THE TASK: How many lines in the listing below hold the word "HTML"? Answer with the number only.

============

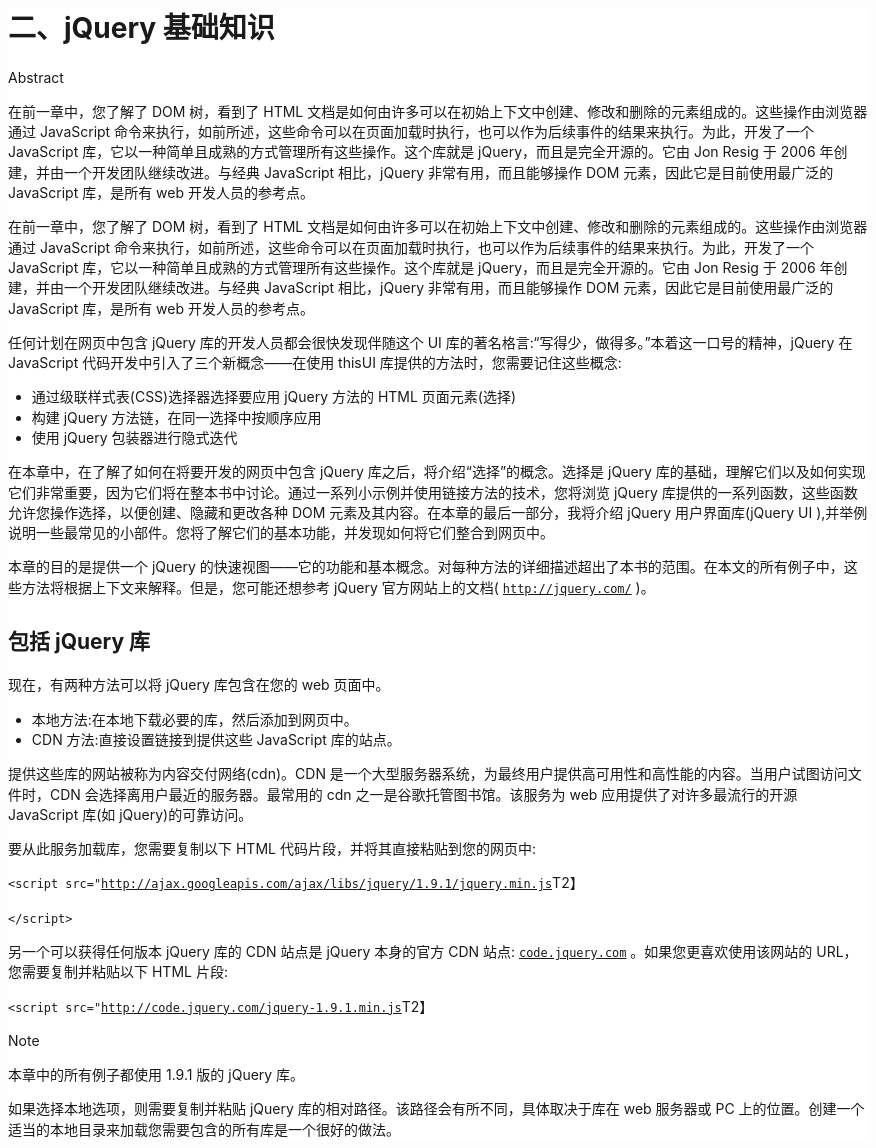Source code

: # 二、jQuery 基础知识

Abstract

在前一章中，您了解了 DOM 树，看到了 HTML 文档是如何由许多可以在初始上下文中创建、修改和删除的元素组成的。这些操作由浏览器通过 JavaScript 命令来执行，如前所述，这些命令可以在页面加载时执行，也可以作为后续事件的结果来执行。为此，开发了一个 JavaScript 库，它以一种简单且成熟的方式管理所有这些操作。这个库就是 jQuery，而且是完全开源的。它由 Jon Resig 于 2006 年创建，并由一个开发团队继续改进。与经典 JavaScript 相比，jQuery 非常有用，而且能够操作 DOM 元素，因此它是目前使用最广泛的 JavaScript 库，是所有 web 开发人员的参考点。

在前一章中，您了解了 DOM 树，看到了 HTML 文档是如何由许多可以在初始上下文中创建、修改和删除的元素组成的。这些操作由浏览器通过 JavaScript 命令来执行，如前所述，这些命令可以在页面加载时执行，也可以作为后续事件的结果来执行。为此，开发了一个 JavaScript 库，它以一种简单且成熟的方式管理所有这些操作。这个库就是 jQuery，而且是完全开源的。它由 Jon Resig 于 2006 年创建，并由一个开发团队继续改进。与经典 JavaScript 相比，jQuery 非常有用，而且能够操作 DOM 元素，因此它是目前使用最广泛的 JavaScript 库，是所有 web 开发人员的参考点。

任何计划在网页中包含 jQuery 库的开发人员都会很快发现伴随这个 UI 库的著名格言:“写得少，做得多。”本着这一口号的精神，jQuery 在 JavaScript 代码开发中引入了三个新概念——在使用 thisUI 库提供的方法时，您需要记住这些概念:

*   通过级联样式表(CSS)选择器选择要应用 jQuery 方法的 HTML 页面元素(选择)
*   构建 jQuery 方法链，在同一选择中按顺序应用
*   使用 jQuery 包装器进行隐式迭代

在本章中，在了解了如何在将要开发的网页中包含 jQuery 库之后，将介绍“选择”的概念。选择是 jQuery 库的基础，理解它们以及如何实现它们非常重要，因为它们将在整本书中讨论。通过一系列小示例并使用链接方法的技术，您将浏览 jQuery 库提供的一系列函数，这些函数允许您操作选择，以便创建、隐藏和更改各种 DOM 元素及其内容。在本章的最后一部分，我将介绍 jQuery 用户界面库(jQuery UI ),并举例说明一些最常见的小部件。您将了解它们的基本功能，并发现如何将它们整合到网页中。

本章的目的是提供一个 jQuery 的快速视图——它的功能和基本概念。对每种方法的详细描述超出了本书的范围。在本文的所有例子中，这些方法将根据上下文来解释。但是，您可能还想参考 jQuery 官方网站上的文档( [`http://jquery.com/`](http://jquery.com/) )。

## 包括 jQuery 库

现在，有两种方法可以将 jQuery 库包含在您的 web 页面中。

*   本地方法:在本地下载必要的库，然后添加到网页中。
*   CDN 方法:直接设置链接到提供这些 JavaScript 库的站点。

提供这些库的网站被称为内容交付网络(cdn)。CDN 是一个大型服务器系统，为最终用户提供高可用性和高性能的内容。当用户试图访问文件时，CDN 会选择离用户最近的服务器。最常用的 cdn 之一是谷歌托管图书馆。该服务为 web 应用提供了对许多最流行的开源 JavaScript 库(如 jQuery)的可靠访问。

要从此服务加载库，您需要复制以下 HTML 代码片段，并将其直接粘贴到您的网页中:

`<script src="`[`http://ajax.googleapis.com/ajax/libs/jquery/1.9.1/jquery.min.js`](http://ajax.googleapis.com/ajax/libs/jquery/1.9.1/jquery.min.js)T2】

`</script>`

另一个可以获得任何版本 jQuery 库的 CDN 站点是 jQuery 本身的官方 CDN 站点: [`code.jquery.com`](http://code.jquery.com/) 。如果您更喜欢使用该网站的 URL，您需要复制并粘贴以下 HTML 片段:

`<script src="`[`http://code.jquery.com/jquery-1.9.1.min.js`](http://code.jquery.com/jquery-1.9.1.min.js)T2】

Note

本章中的所有例子都使用 1.9.1 版的 jQuery 库。

如果选择本地选项，则需要复制并粘贴 jQuery 库的相对路径。该路径会有所不同，具体取决于库在 web 服务器或 PC 上的位置。创建一个适当的本地目录来加载您需要包含的所有库是一个很好的做法。
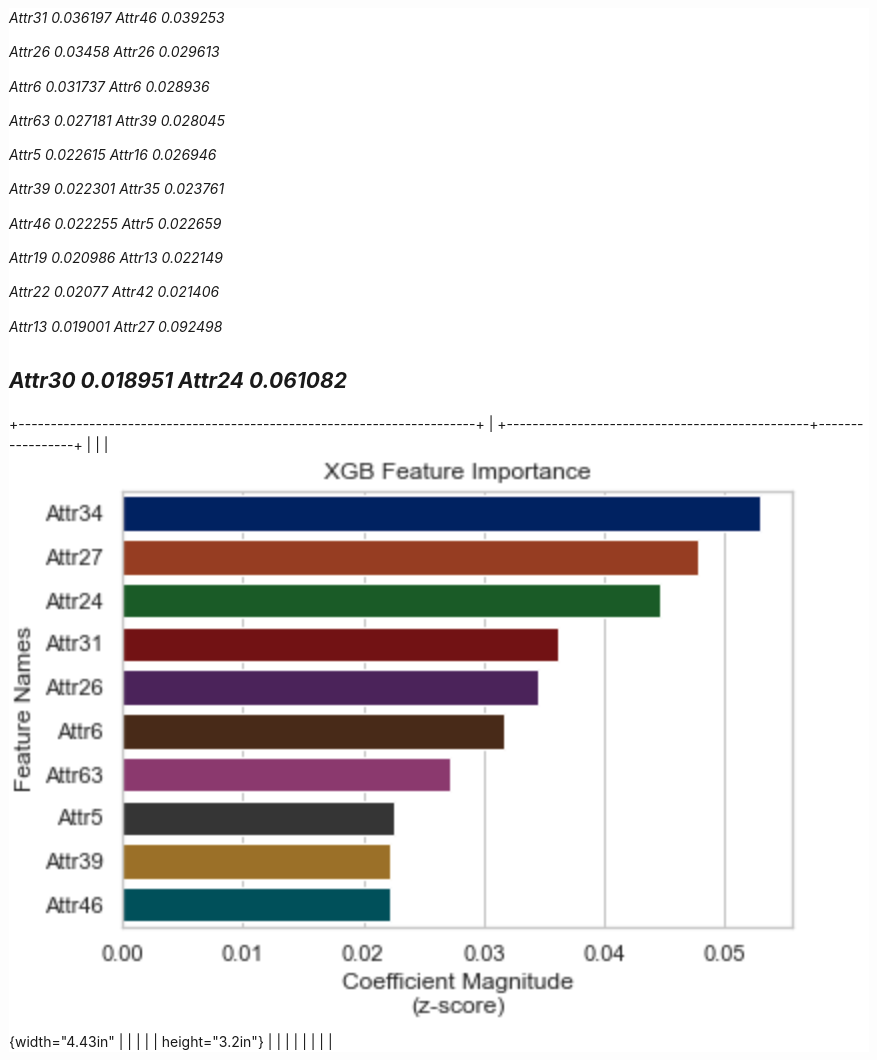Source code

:   *Attr31*        *0.036197*          *Attr46*                    *0.039253*          

  *Attr26*        *0.03458*           *Attr26*                    *0.029613*          

  *Attr6*         *0.031737*          *Attr6*                     *0.028936*          

  *Attr63*        *0.027181*          *Attr39*                    *0.028045*          

  *Attr5*         *0.022615*          *Attr16*                    *0.026946*          

  *Attr39*        *0.022301*          *Attr35*                    *0.023761*          

  *Attr46*        *0.022255*          *Attr5*                     *0.022659*          

  *Attr19*        *0.020986*          *Attr13*                    *0.022149*          

  *Attr22*        *0.02077*           *Attr42*                    *0.021406*          

  *Attr13*        *0.019001*          *Attr27*                    *0.092498*          

  *Attr30*        *0.018951*          *Attr24*                    *0.061082*          
  --------------------------------------------------------------------------------------

+-----------------------------------------------------------------------+
| +-----------------------------------------------+-----------------+   |
| | ![](./media/image10.png){width="4.43in"       |                 |   |
| | height="3.2in"}                               |                 |   |
| |                                               |                 |   |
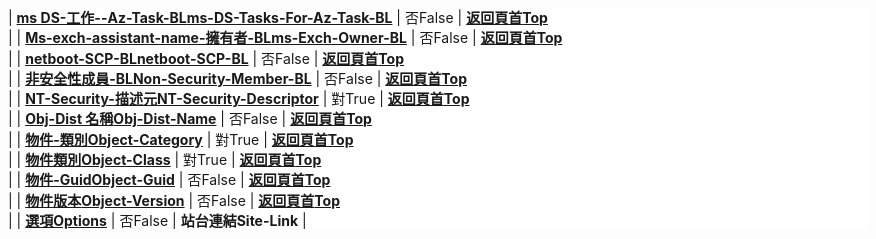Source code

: | [<span data-ttu-id="257ae-567">**ms DS-工作--Az-Task-BL**</span><span class="sxs-lookup"><span data-stu-id="257ae-567">**ms-DS-Tasks-For-Az-Task-BL**</span></span>](a-msds-tasksforaztaskbl.md)               | <span data-ttu-id="257ae-568">否</span><span class="sxs-lookup"><span data-stu-id="257ae-568">False</span></span>     | [<span data-ttu-id="257ae-569">**返回頁首**</span><span class="sxs-lookup"><span data-stu-id="257ae-569">**Top**</span></span>](c-top.md)<br/> |
| [<span data-ttu-id="257ae-570">**Ms-exch-assistant-name-擁有者-BL**</span><span class="sxs-lookup"><span data-stu-id="257ae-570">**ms-Exch-Owner-BL**</span></span>](a-ownerbl.md)                                       | <span data-ttu-id="257ae-571">否</span><span class="sxs-lookup"><span data-stu-id="257ae-571">False</span></span>     | [<span data-ttu-id="257ae-572">**返回頁首**</span><span class="sxs-lookup"><span data-stu-id="257ae-572">**Top**</span></span>](c-top.md)<br/> |
| [<span data-ttu-id="257ae-573">**netboot-SCP-BL**</span><span class="sxs-lookup"><span data-stu-id="257ae-573">**netboot-SCP-BL**</span></span>](a-netbootscpbl.md)                                    | <span data-ttu-id="257ae-574">否</span><span class="sxs-lookup"><span data-stu-id="257ae-574">False</span></span>     | [<span data-ttu-id="257ae-575">**返回頁首**</span><span class="sxs-lookup"><span data-stu-id="257ae-575">**Top**</span></span>](c-top.md)<br/> |
| [<span data-ttu-id="257ae-576">**非安全性成員-BL**</span><span class="sxs-lookup"><span data-stu-id="257ae-576">**Non-Security-Member-BL**</span></span>](a-nonsecuritymemberbl.md)                     | <span data-ttu-id="257ae-577">否</span><span class="sxs-lookup"><span data-stu-id="257ae-577">False</span></span>     | [<span data-ttu-id="257ae-578">**返回頁首**</span><span class="sxs-lookup"><span data-stu-id="257ae-578">**Top**</span></span>](c-top.md)<br/> |
| [<span data-ttu-id="257ae-579">**NT-Security-描述元**</span><span class="sxs-lookup"><span data-stu-id="257ae-579">**NT-Security-Descriptor**</span></span>](a-ntsecuritydescriptor.md)                    | <span data-ttu-id="257ae-580">對</span><span class="sxs-lookup"><span data-stu-id="257ae-580">True</span></span>      | [<span data-ttu-id="257ae-581">**返回頁首**</span><span class="sxs-lookup"><span data-stu-id="257ae-581">**Top**</span></span>](c-top.md)<br/> |
| [<span data-ttu-id="257ae-582">**Obj-Dist 名稱**</span><span class="sxs-lookup"><span data-stu-id="257ae-582">**Obj-Dist-Name**</span></span>](a-distinguishedname.md)                                | <span data-ttu-id="257ae-583">否</span><span class="sxs-lookup"><span data-stu-id="257ae-583">False</span></span>     | [<span data-ttu-id="257ae-584">**返回頁首**</span><span class="sxs-lookup"><span data-stu-id="257ae-584">**Top**</span></span>](c-top.md)<br/> |
| [<span data-ttu-id="257ae-585">**物件-類別**</span><span class="sxs-lookup"><span data-stu-id="257ae-585">**Object-Category**</span></span>](a-objectcategory.md)                                 | <span data-ttu-id="257ae-586">對</span><span class="sxs-lookup"><span data-stu-id="257ae-586">True</span></span>      | [<span data-ttu-id="257ae-587">**返回頁首**</span><span class="sxs-lookup"><span data-stu-id="257ae-587">**Top**</span></span>](c-top.md)<br/> |
| [<span data-ttu-id="257ae-588">**物件類別**</span><span class="sxs-lookup"><span data-stu-id="257ae-588">**Object-Class**</span></span>](a-objectclass.md)                                       | <span data-ttu-id="257ae-589">對</span><span class="sxs-lookup"><span data-stu-id="257ae-589">True</span></span>      | [<span data-ttu-id="257ae-590">**返回頁首**</span><span class="sxs-lookup"><span data-stu-id="257ae-590">**Top**</span></span>](c-top.md)<br/> |
| [<span data-ttu-id="257ae-591">**物件-Guid**</span><span class="sxs-lookup"><span data-stu-id="257ae-591">**Object-Guid**</span></span>](a-objectguid.md)                                         | <span data-ttu-id="257ae-592">否</span><span class="sxs-lookup"><span data-stu-id="257ae-592">False</span></span>     | [<span data-ttu-id="257ae-593">**返回頁首**</span><span class="sxs-lookup"><span data-stu-id="257ae-593">**Top**</span></span>](c-top.md)<br/> |
| [<span data-ttu-id="257ae-594">**物件版本**</span><span class="sxs-lookup"><span data-stu-id="257ae-594">**Object-Version**</span></span>](a-objectversion.md)                                   | <span data-ttu-id="257ae-595">否</span><span class="sxs-lookup"><span data-stu-id="257ae-595">False</span></span>     | [<span data-ttu-id="257ae-596">**返回頁首**</span><span class="sxs-lookup"><span data-stu-id="257ae-596">**Top**</span></span>](c-top.md)<br/> |
| [<span data-ttu-id="257ae-597">**選項**</span><span class="sxs-lookup"><span data-stu-id="257ae-597">**Options**</span></span>](a-options.md)                                                | <span data-ttu-id="257ae-598">否</span><span class="sxs-lookup"><span data-stu-id="257ae-598">False</span></span>     | <span data-ttu-id="257ae-599">**站台連結**</span><span class="sxs-lookup"><span data-stu-id="257ae-599">**Site-Link**</span></span>                   |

============

ANSWER BELOW: 5